* [Task goal]
All lines of the listing that contain "Outstanding" should be shown in full.

* [Input for this task]
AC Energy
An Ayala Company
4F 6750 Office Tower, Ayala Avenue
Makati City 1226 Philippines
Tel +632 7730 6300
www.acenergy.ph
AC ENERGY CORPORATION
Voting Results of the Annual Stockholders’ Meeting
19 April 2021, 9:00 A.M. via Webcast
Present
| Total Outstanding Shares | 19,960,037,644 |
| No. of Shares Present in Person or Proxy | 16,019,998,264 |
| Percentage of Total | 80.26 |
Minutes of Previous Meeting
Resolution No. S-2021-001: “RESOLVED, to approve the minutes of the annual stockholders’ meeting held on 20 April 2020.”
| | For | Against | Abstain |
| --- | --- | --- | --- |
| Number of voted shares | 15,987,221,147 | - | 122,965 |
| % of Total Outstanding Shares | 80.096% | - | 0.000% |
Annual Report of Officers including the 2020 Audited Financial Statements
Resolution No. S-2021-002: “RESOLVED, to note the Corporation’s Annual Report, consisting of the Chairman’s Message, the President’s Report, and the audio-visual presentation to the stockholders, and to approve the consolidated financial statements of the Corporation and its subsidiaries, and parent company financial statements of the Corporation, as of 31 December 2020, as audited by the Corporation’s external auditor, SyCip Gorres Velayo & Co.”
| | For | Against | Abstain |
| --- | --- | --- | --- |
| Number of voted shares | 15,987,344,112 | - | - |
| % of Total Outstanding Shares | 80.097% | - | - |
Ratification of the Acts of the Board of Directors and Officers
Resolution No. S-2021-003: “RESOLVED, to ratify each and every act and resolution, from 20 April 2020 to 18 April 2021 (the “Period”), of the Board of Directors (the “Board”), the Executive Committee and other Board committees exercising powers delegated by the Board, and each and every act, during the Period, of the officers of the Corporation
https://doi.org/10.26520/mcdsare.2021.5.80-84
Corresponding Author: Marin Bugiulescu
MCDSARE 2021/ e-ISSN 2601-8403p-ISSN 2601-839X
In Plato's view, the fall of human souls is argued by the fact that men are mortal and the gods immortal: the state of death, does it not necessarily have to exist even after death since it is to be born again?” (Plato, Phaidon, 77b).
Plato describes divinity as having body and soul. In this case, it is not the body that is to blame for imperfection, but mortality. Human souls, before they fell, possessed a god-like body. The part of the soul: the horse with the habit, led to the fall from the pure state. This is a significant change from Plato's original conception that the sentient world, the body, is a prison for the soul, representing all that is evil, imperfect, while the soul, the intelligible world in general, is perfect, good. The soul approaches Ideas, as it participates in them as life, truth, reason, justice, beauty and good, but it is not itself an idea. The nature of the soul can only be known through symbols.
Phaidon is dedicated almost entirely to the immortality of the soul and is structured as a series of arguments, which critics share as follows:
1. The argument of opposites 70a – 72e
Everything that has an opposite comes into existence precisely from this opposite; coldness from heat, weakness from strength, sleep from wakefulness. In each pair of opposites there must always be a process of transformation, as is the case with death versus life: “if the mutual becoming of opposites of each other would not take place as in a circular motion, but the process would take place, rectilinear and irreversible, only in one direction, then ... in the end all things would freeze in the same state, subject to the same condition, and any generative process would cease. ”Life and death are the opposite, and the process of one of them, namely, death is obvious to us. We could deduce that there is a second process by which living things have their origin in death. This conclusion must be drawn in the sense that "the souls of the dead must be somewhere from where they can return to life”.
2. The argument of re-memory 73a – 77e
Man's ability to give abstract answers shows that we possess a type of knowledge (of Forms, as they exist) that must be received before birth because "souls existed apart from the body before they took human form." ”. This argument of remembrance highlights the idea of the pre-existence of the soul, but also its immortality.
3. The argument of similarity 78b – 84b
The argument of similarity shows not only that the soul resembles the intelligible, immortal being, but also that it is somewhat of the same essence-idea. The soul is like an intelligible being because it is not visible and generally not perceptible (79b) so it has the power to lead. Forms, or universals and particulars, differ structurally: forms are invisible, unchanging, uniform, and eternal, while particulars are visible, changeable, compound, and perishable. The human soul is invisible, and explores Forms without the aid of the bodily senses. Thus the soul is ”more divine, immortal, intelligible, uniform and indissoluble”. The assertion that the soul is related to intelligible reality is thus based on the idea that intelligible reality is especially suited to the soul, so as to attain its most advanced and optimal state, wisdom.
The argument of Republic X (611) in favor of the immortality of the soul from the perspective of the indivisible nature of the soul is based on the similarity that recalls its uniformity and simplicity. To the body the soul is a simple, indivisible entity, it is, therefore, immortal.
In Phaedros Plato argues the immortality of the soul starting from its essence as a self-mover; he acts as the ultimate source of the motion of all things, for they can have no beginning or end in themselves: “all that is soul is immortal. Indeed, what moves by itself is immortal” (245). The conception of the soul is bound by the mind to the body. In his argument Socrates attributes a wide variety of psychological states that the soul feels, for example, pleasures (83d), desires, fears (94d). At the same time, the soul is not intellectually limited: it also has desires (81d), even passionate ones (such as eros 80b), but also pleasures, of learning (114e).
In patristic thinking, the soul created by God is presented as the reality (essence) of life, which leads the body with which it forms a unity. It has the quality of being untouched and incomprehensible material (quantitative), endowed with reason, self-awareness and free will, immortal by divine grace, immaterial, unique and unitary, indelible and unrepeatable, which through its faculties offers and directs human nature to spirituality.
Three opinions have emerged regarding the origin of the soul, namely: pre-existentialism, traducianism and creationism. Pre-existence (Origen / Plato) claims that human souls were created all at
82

--

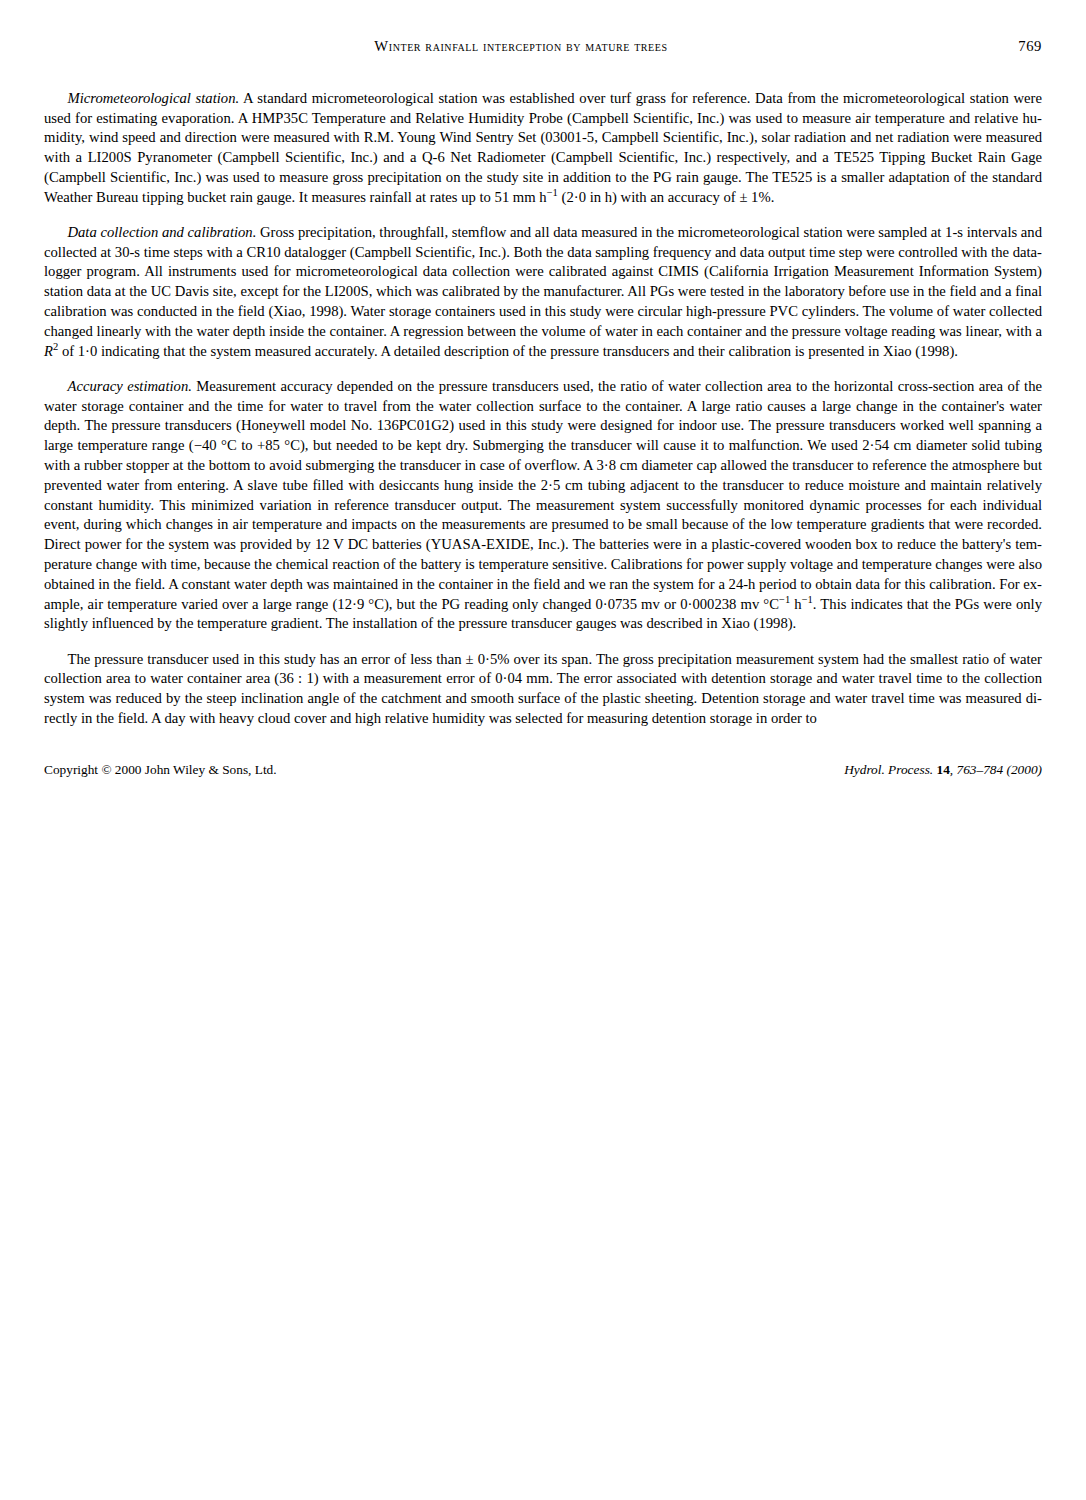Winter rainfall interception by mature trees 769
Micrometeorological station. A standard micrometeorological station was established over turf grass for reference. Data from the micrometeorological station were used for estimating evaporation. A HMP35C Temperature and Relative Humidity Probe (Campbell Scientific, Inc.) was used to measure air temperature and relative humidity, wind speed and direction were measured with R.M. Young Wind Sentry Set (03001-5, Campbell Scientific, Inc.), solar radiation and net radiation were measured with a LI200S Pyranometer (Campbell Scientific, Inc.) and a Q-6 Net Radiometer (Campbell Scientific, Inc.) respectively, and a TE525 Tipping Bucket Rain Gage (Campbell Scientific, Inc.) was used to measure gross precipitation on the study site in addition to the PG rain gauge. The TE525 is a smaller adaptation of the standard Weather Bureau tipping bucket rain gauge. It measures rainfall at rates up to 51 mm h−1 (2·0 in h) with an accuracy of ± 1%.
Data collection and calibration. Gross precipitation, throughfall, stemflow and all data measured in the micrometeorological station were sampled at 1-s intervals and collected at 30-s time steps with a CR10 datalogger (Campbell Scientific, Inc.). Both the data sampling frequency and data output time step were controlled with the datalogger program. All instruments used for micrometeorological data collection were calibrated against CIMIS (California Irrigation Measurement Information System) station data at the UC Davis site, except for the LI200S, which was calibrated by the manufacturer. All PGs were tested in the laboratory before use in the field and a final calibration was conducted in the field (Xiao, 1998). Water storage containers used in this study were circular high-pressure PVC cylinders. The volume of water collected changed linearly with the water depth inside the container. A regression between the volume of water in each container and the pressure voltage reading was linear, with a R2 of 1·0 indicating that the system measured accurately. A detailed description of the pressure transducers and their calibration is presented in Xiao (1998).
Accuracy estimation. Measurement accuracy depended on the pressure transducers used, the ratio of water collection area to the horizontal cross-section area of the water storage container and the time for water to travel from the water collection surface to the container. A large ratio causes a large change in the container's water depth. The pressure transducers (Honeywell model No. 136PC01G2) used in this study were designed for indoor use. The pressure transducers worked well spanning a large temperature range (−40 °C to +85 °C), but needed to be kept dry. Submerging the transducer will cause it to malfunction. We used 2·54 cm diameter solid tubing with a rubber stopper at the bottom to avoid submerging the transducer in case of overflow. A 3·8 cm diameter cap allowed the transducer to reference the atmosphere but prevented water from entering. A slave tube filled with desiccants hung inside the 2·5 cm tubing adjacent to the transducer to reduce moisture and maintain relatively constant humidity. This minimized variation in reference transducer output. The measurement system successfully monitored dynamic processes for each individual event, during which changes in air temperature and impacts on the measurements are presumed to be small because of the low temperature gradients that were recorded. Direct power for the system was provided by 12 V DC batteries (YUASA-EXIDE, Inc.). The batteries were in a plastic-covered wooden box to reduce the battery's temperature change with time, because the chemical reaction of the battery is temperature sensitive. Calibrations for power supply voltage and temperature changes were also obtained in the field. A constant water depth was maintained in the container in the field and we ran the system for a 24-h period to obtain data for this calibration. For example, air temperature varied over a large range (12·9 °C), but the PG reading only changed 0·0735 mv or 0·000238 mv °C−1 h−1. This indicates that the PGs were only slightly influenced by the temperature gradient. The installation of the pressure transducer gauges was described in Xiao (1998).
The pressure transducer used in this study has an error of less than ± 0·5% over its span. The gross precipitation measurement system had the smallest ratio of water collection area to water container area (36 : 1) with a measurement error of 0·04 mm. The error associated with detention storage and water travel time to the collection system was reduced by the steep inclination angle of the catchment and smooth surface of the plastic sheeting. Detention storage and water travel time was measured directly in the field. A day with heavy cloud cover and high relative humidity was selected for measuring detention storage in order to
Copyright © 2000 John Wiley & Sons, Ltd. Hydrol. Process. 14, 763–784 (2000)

* [Answer below]
| Total Outstanding Shares | 19,960,037,644 |
| % of Total Outstanding Shares | 80.096% | - | 0.000% |
| % of Total Outstanding Shares | 80.097% | - | - |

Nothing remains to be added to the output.